> Excerpted passage:
# # # # #
We address the problem of constraint-based causal discovery with mixed data types, such as (but not limited to) continuous, binary, multinomial, and ordinal variables. We use likelihood-ratio tests based on appropriate regression models and show how to derive symmetric conditional independence tests. Such tests can then be directly used by existing constraint-based methods with mixed data, such as the PC and FCI algorithms for learning Bayesian networks and maximal ancestral graphs, respectively. In experiments on simulated Bayesian networks, we employ the PC algorithm with different conditional independence tests for mixed data and show that the proposed approach outperforms alternatives in terms of learning accuracy.

## Keywords

Constraint-based learning Bayesian networks Maximal ancestral graphs Mixed data Conditional independence tests## 1 Introduction

Typically, datasets contain different variable types, such as continuous (e.g., temperature), nominal (e.g., sex), ordinal (e.g., movie ratings), or censored time-to-event (e.g., customer churn), to name a few. Furthermore, data may be measured over time (e.g., longitudinal data) or without considering time (e.g., cross-sectional data). Such heterogeneous data are not exceptions, but the norm in many domains (e.g., biomedicine, psychology, and business). In such cases, it is important and necessary to apply causal discovery methods that are able to handle mixed data types.
# # # # #
> Supplied data:
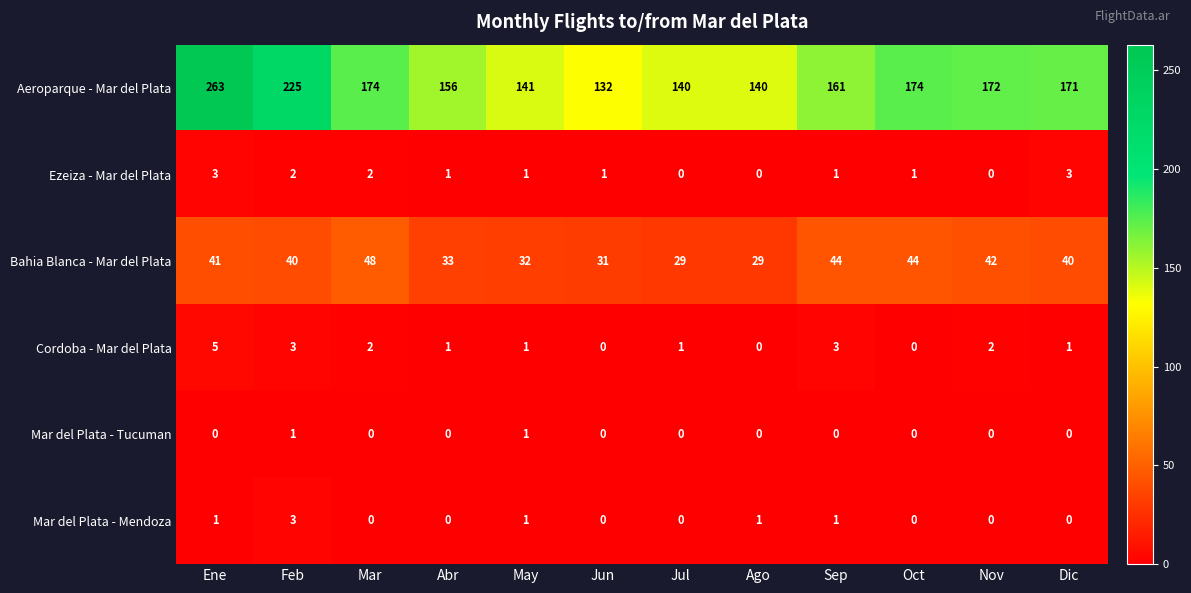

Where does the Bahia Blanca - Mar del Plata series first go above 40?

Ene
# # # # #
> Task brief: Could you rewrite everything from "Typically, datasets contain" down to "mixed data types." in the causal discovery passage, replacing "customer churn" with "loan default"? The data has no role in this work.

> Answer area:
Typically, datasets contain different variable types, such as continuous (e.g., temperature), nominal (e.g., sex), ordinal (e.g., movie ratings), or censored time-to-event (e.g., loan default), to name a few. Furthermore, data may be measured over time (e.g., longitudinal data) or without considering time (e.g., cross-sectional data). Such heterogeneous data are not exceptions, but the norm in many domains (e.g., biomedicine, psychology, and business). In such cases, it is important and necessary to apply causal discovery methods that are able to handle mixed data types.